Manchmal frage ich mich, ob es inzwischen eine App gibt, die mir mitteilt, welche meiner anderen Apps ich dringend aktualisieren muss und welche obsolet ist. Das Display meines Handys jedenfalls sieht fast aus wie die Sichtwahl einer mittelgroßen Apotheke.
Manche Apps haben durchaus Vorteile
Natürlich haben viele dieser Anwendungen Vorteile. Ich kann abends auf dem Sofa nachschauen, mit wem ich morgen arbeite. Ich kann meinen Urlaub oder den Überstundenausgleich beantragen, ohne extra ins Büro zu laufen. Ich kann Schichten tauschen, Informationen nachlesen oder wichtige Mitteilungen erhalten. Das ist praktisch – zumindest theoretisch.

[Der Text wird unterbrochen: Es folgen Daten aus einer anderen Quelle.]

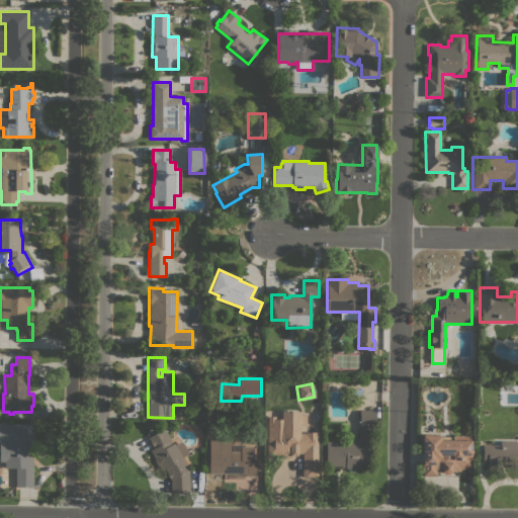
[(345,441),(345,437),(358,437),(358,410),(374,410),(374,465),(361,465),(361,468),(340,468),(340,465),(326,465),(326,441),(345,441)]
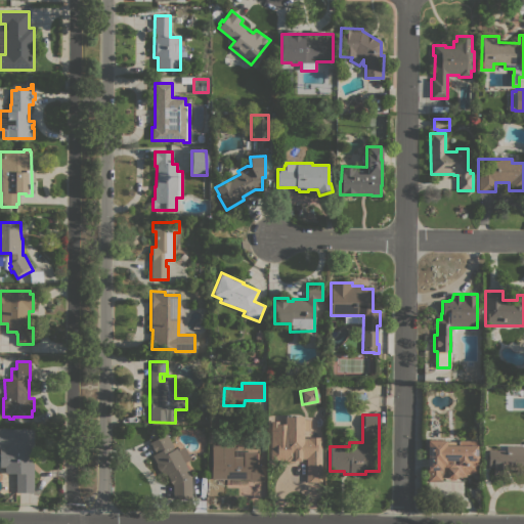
[(320,482),(305,482),(306,459),(300,459),(300,461),(295,461),(295,463),(286,463),(286,461),(270,461),(270,421),(278,421),(278,424),(285,424),(285,417),(303,417),(303,439),(307,439),(307,437),(320,437),(320,482)]
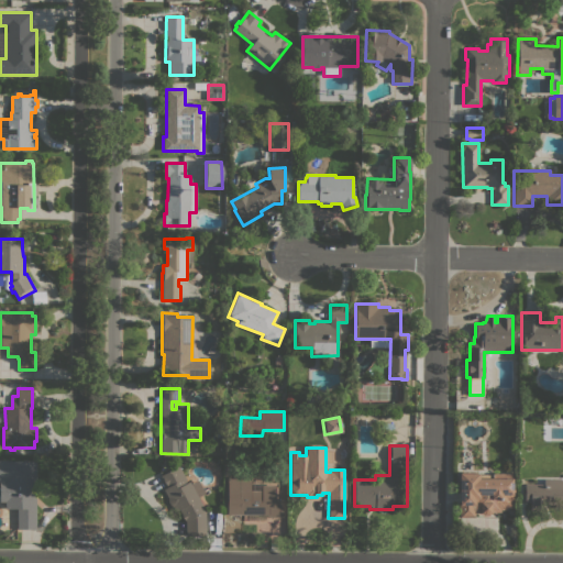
[(35,529),(15,529),(15,508),(6,508),(6,501),(0,501),(0,460),(8,460),(8,461),(36,461),(35,529)]
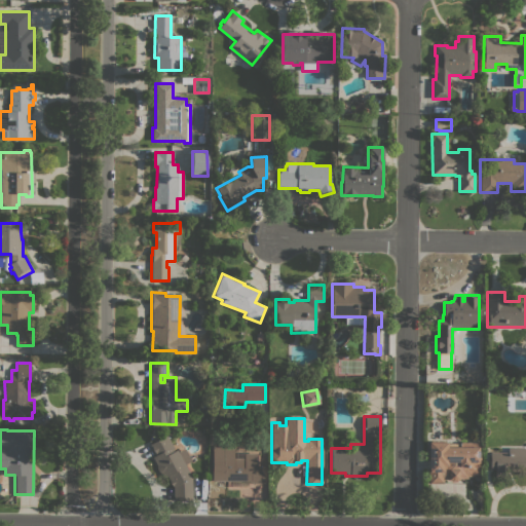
[(166,435),(175,450),(177,449),(178,452),(184,448),(191,460),(185,464),(191,477),(191,500),(173,501),(173,487),(164,472),(161,474),(152,457),(155,455),(149,445),(166,435)]
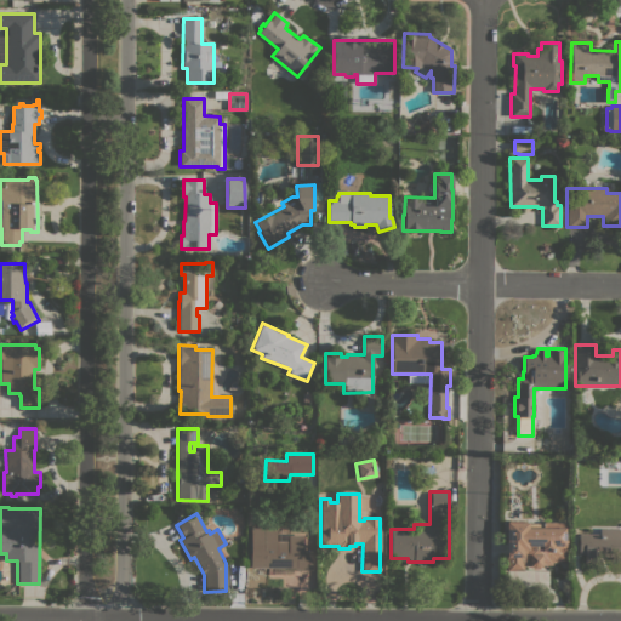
[(528,522),(528,524),(542,524),(542,522),(564,522),(564,528),(567,528),(567,552),(564,552),(564,560),(558,560),(558,563),(552,563),(552,565),(541,565),(537,568),(533,568),(529,565),(523,565),(523,571),(505,570),(506,522),(528,522)]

Praktisch bedeutet es oft, dass die Arbeit plötzlich keinen festen Ort mehr hat. Sie sitzt beim Abendessen mit am Tisch, sie fährt mit in den Urlaub und sie meldet sich gerne montagtagmorgens um halb zehn, wenn ich eigentlich frei habe. Die große Frage lautet deshalb: Muss man das eigentlich lesen?
Manche Kolleginnen beantworten Nachrichten innerhalb weniger Minuten, egal ob Arbeitstag, Wochenende oder Urlaub. Andere schalten sämtliche Benachrichtigungen konsequent aus sobald sie die Apotheke verlassen haben. Und zwischen beiden Lagern herrscht gelegentlich fast so viel Diskussionsbedarf wie zwischen rauchenden und nichtrauchenden Kolleg:innen oder zwischen kinderlosen und den Eltern schulpflichtiger Kinder, wenn es um den Urlaub geht.

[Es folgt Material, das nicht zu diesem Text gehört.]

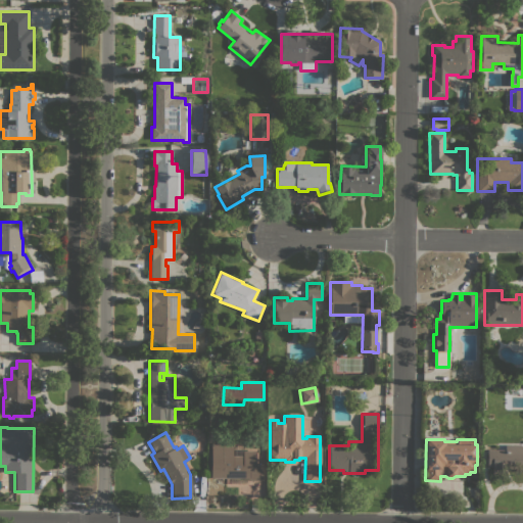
[(210,478),(210,443),(222,443),(222,446),(232,446),(232,455),(242,455),(242,450),(255,450),(255,464),(262,464),(262,480),(247,480),(247,478),(225,478),(210,478)]
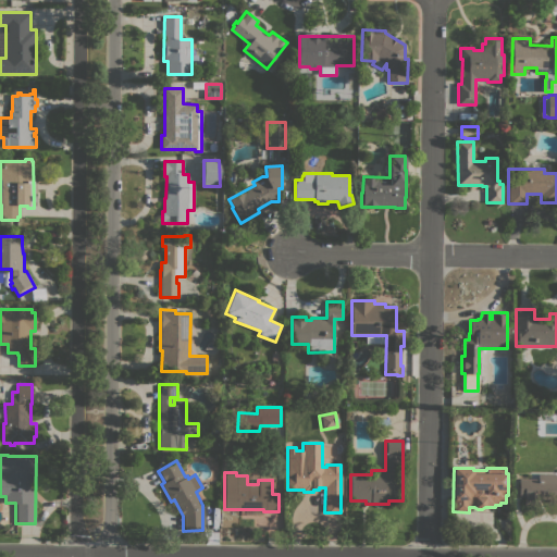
[(556,474),(556,503),(556,499),(537,499),(537,505),(523,505),(523,497),(519,497),(519,479),(537,479),(537,474),(556,474)]
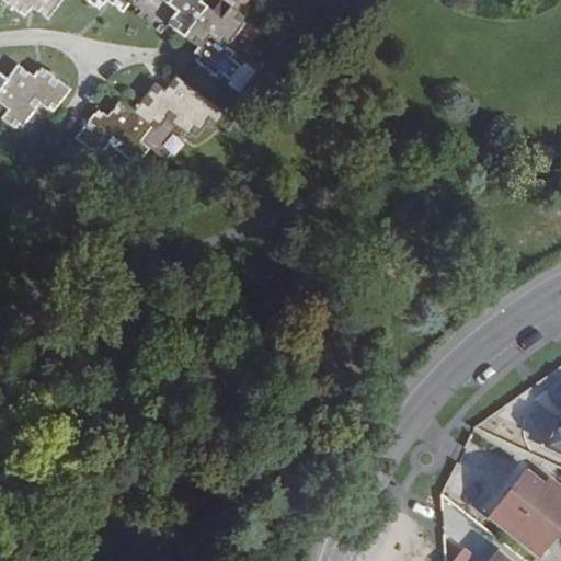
[(38,10),(49,20),(63,0),(1,0),(25,16),(34,3),(41,8),(38,10)]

Bei den Apps scheiden sich die Geister
Die einen sagen: „Wenn ich die App habe, schaue ich natürlich rein.“ Die anderen sagen: „Wenn ich frei habe, habe ich frei.“ Beide haben irgendwie recht, denn natürlich darf eine Apotheke Informationen verteilen. Schließlich müssen Teams organisiert werden. Aber nur weil eine Nachricht verschickt werden kann, bedeutet das noch lange nicht, dass sie sofort gelesen werden muss.
Viele Arbeitsrechtler sehen das übrigens ähnlich. Wer keine Rufbereitschaft hat, muss außerhalb seiner Arbeitszeit grundsätzlich nicht ständig erreichbar sein. Eine App auf dem Handy ist noch kein digitaler Bereitschaftsdienst, und trotzdem entsteht oft genau dieses Gefühl. Man möchte nichts verpassen: keine wichtige Information, keine Dienstplanänderung, keine Nachricht der Chefin. Also schaut man doch wieder nach. Nur ganz kurz. Bis das nächste Pling kommt.
Was Freizeit eigentlich bedeutet
Vielleicht liegt die Lösung gar nicht in neuen Regeln oder noch einer zusätzlichen App. Vielleicht wäre es schon ein Anfang, wenn wir uns wieder daran erinnern, was Freizeit eigentlich bedeutet. Nämlich Zeit, in der man nicht an die Apotheke denken muss. Zeit, in der der Mülleimer auch mal ohne uns existieren darf. Unser Gehirn unterscheidet nämlich nicht besonders gut zwischen echter Arbeit und dem ständigen Gefühl, jederzeit reagieren zu müssen. Wer nie abschaltet, bleibt dauerhaft im Bereitschaftsmodus, auch in der Freizeit Und falls gerade dann eine neue AMK-Mitteilung eingetroffen ist: Sie wird morgen vermutlich immer noch da sein.